→ TASK TO COMPLETE:
Copy out all of these records word for word, leaving out the pictures.

Records from a collection
=== Section Start ===

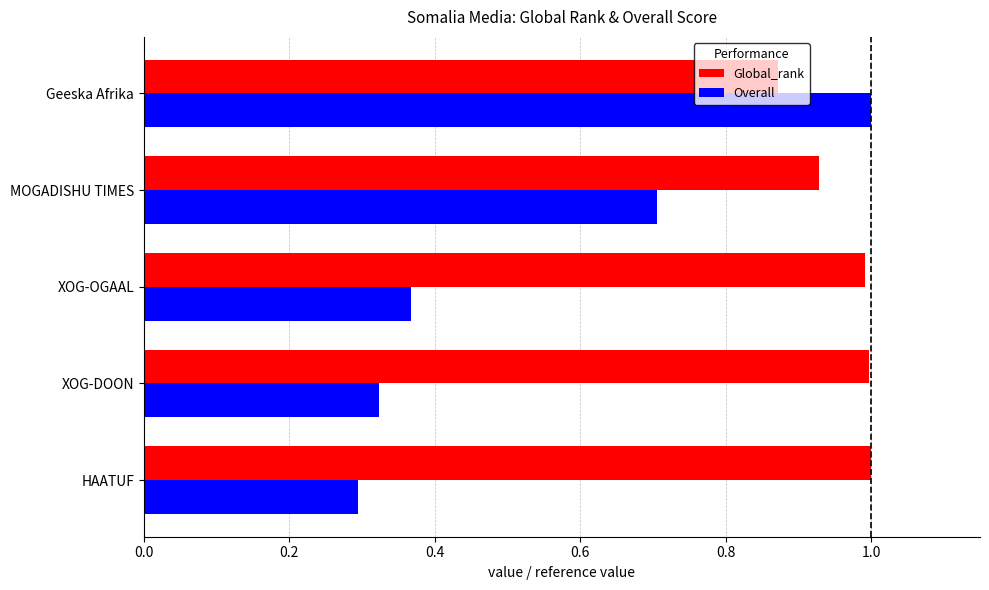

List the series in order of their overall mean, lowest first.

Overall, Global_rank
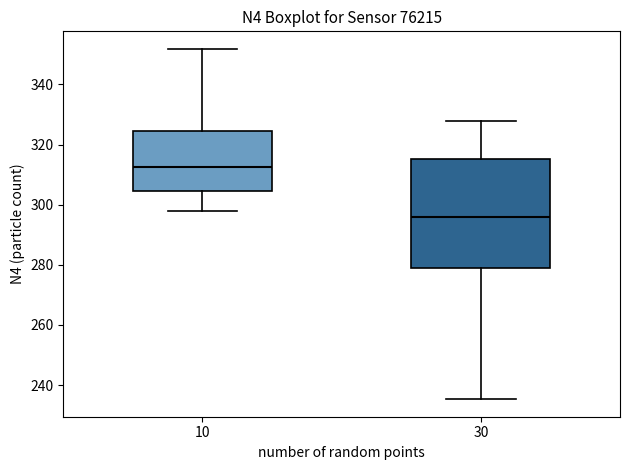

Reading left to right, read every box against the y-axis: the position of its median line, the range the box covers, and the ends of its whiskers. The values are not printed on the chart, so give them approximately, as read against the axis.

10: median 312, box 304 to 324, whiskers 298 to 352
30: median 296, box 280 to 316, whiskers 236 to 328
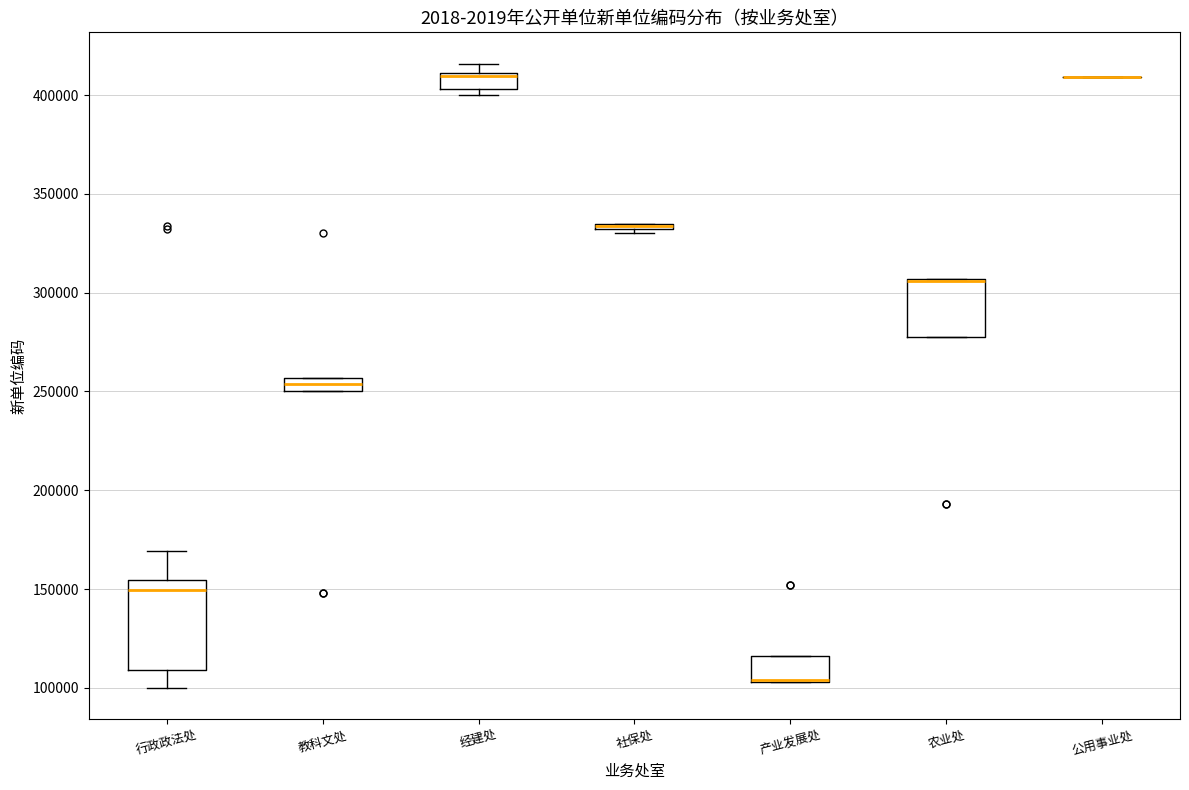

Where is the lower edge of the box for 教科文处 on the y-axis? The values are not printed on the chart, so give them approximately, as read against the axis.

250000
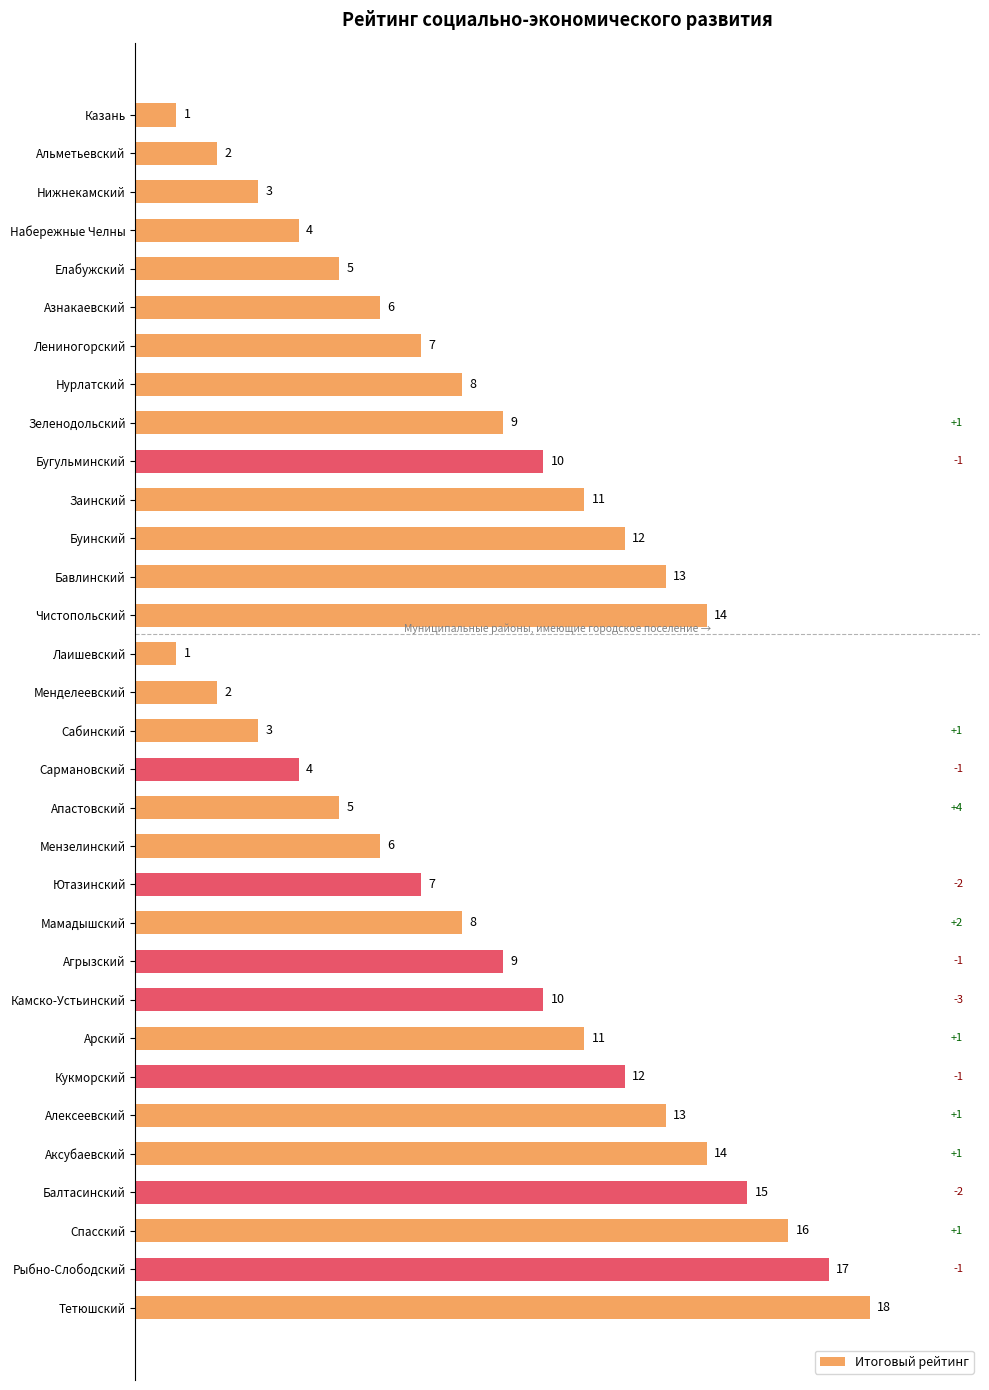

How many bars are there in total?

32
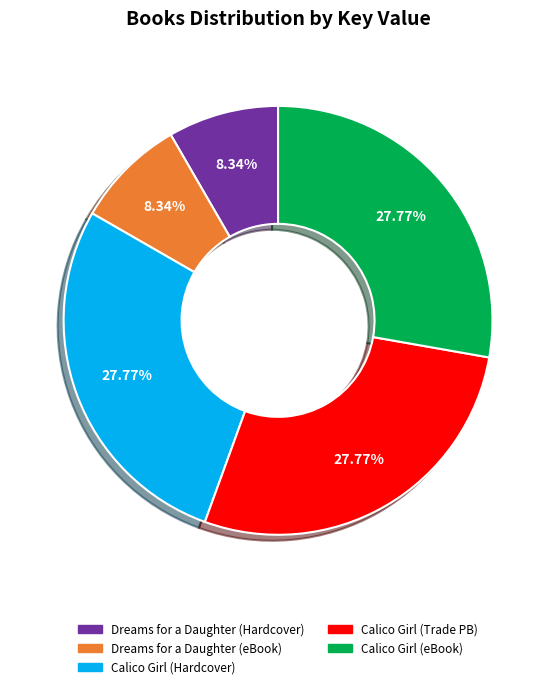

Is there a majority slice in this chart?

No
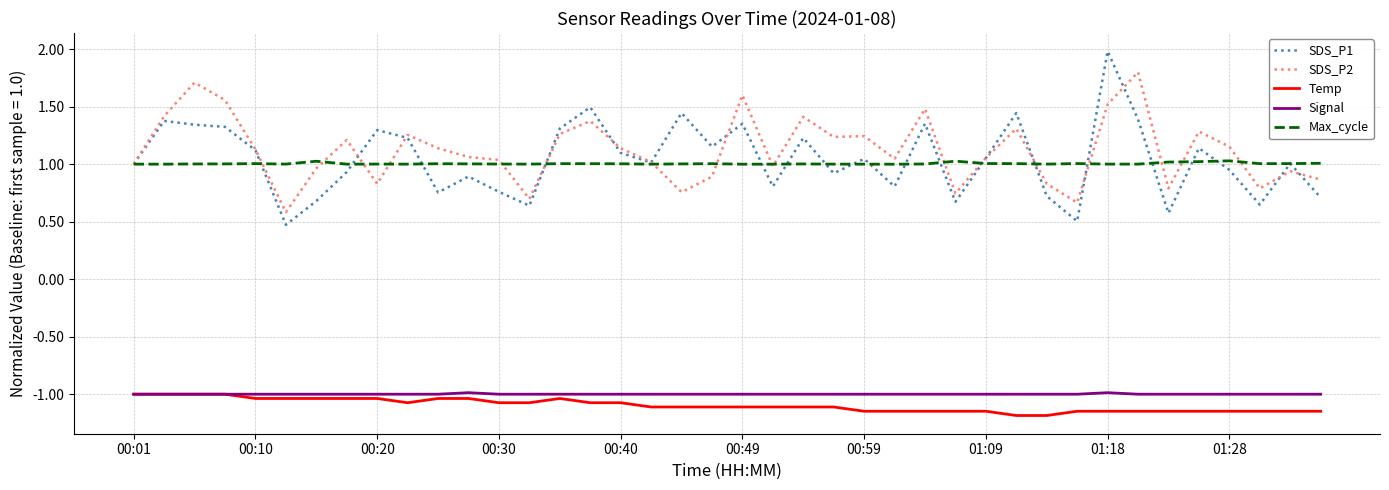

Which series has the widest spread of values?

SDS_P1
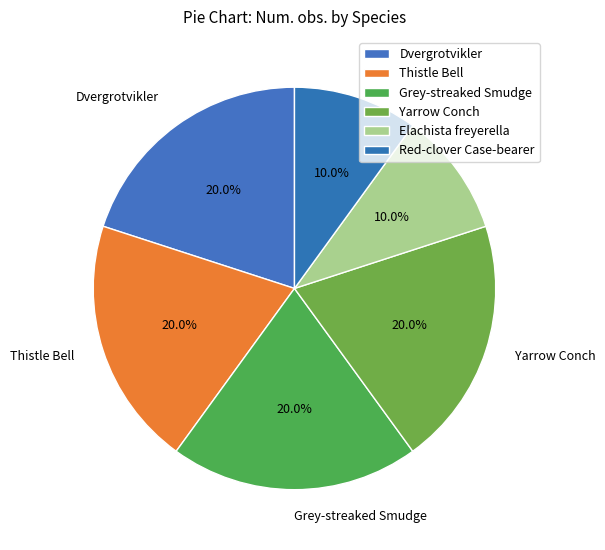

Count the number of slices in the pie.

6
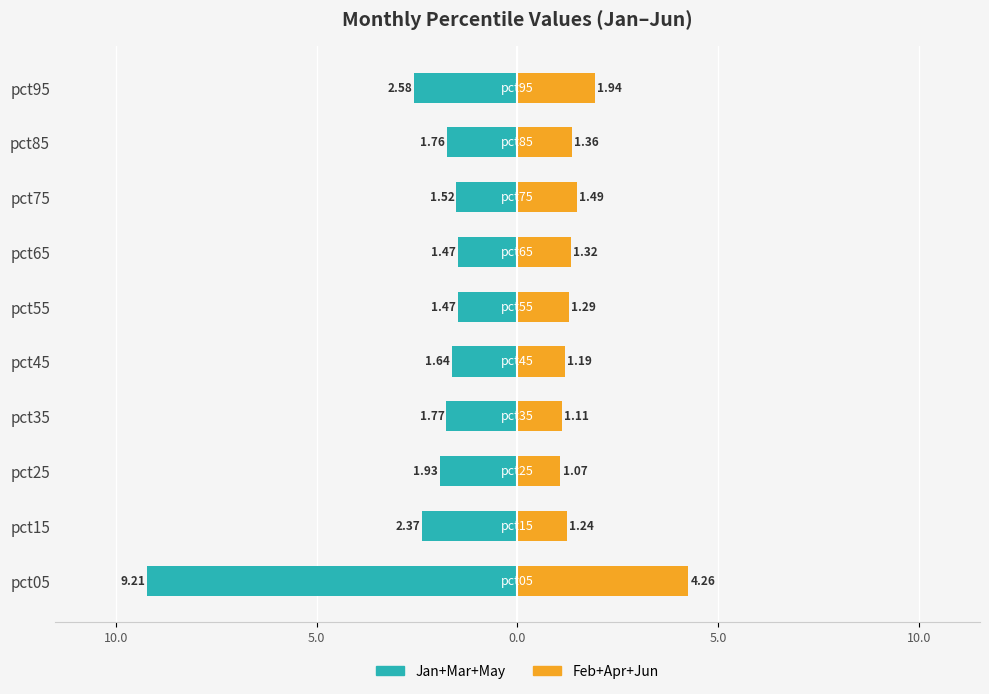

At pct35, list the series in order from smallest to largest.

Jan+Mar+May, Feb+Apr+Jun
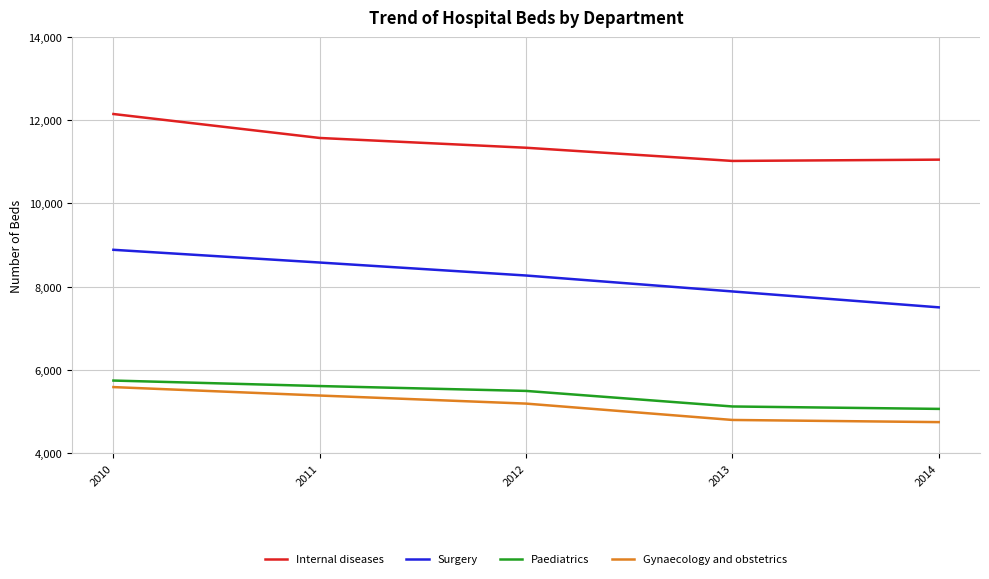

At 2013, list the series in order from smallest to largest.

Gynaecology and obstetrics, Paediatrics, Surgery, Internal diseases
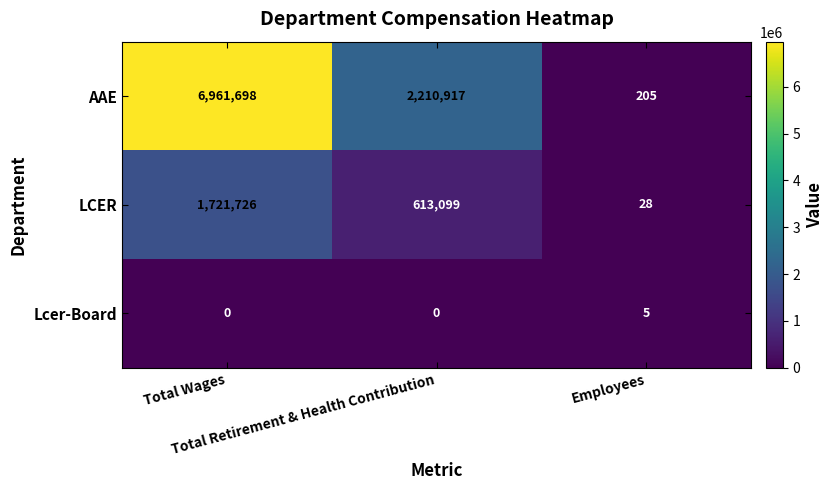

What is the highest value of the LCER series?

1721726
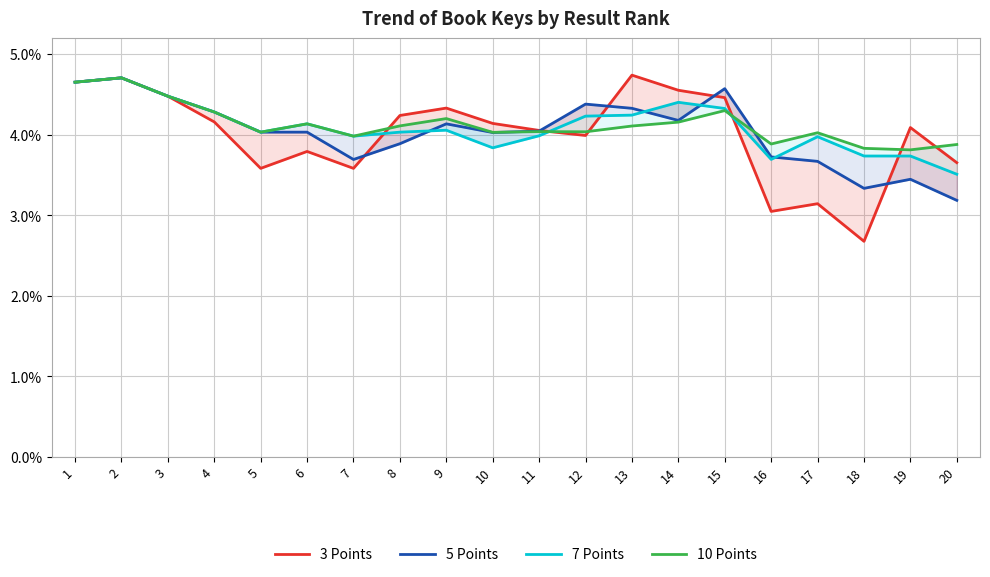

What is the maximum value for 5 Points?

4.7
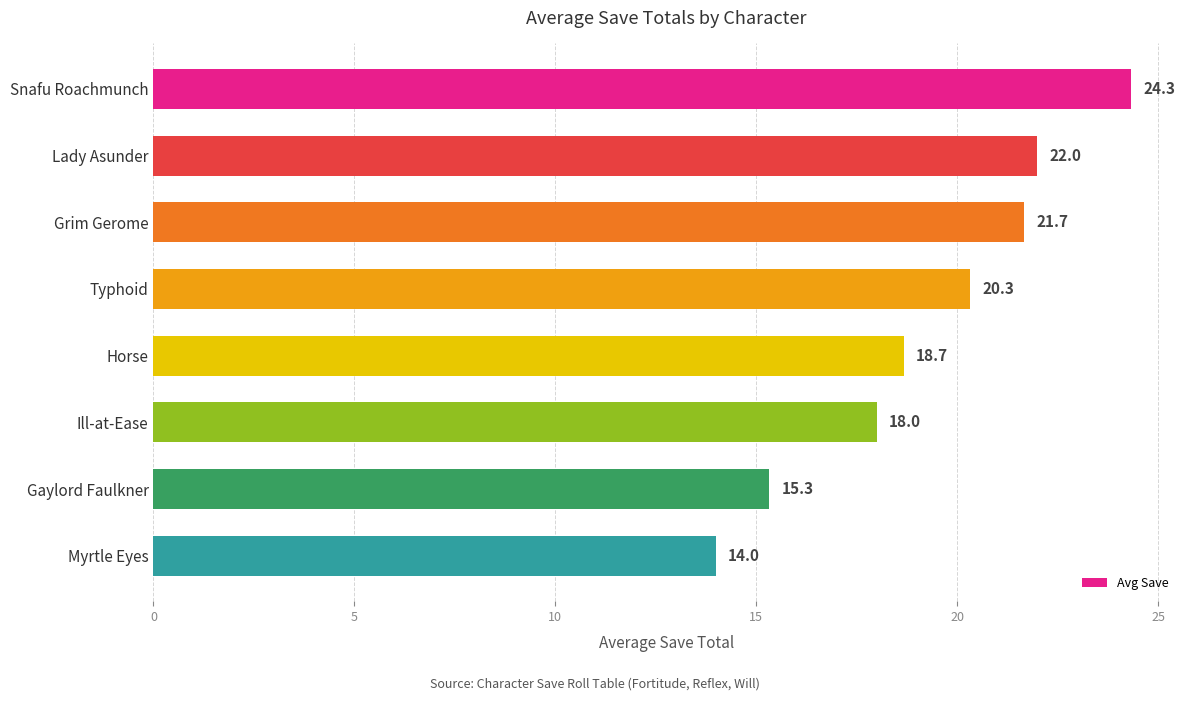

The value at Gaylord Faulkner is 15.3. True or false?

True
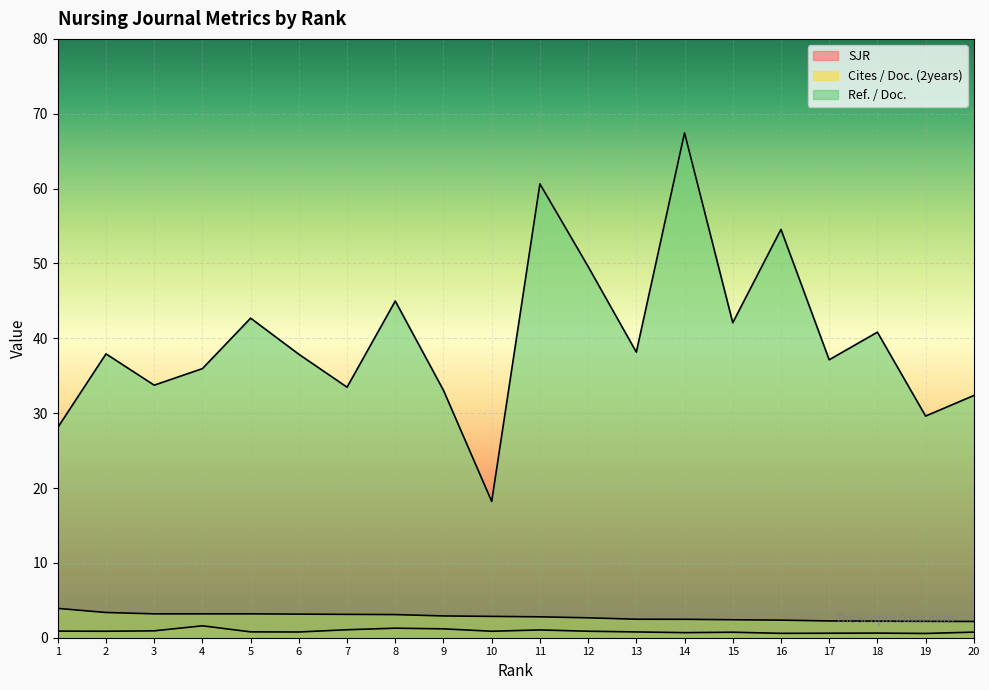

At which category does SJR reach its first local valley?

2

=== Section End ===

→ REPLY:
List the series in order of their overall mean, lowest first.

Overall, Global_rank

Reading left to right, read every box against the y-axis: the position of its median line, the range the box covers, and the ends of its whiskers. The values are not printed on the chart, so give them approximately, as read against the axis.

10: median 312, box 304 to 324, whiskers 298 to 352
30: median 296, box 280 to 316, whiskers 236 to 328

Where is the lower edge of the box for 教科文处 on the y-axis? The values are not printed on the chart, so give them approximately, as read against the axis.

250000

How many bars are there in total?

32

Is there a majority slice in this chart?

No

Which series has the widest spread of values?

SDS_P1

Count the number of slices in the pie.

6

At pct35, list the series in order from smallest to largest.

Jan+Mar+May, Feb+Apr+Jun

At 2013, list the series in order from smallest to largest.

Gynaecology and obstetrics, Paediatrics, Surgery, Internal diseases

What is the highest value of the LCER series?

1721726

What is the maximum value for 5 Points?

4.7

The value at Gaylord Faulkner is 15.3. True or false?

True

At which category does SJR reach its first local valley?

2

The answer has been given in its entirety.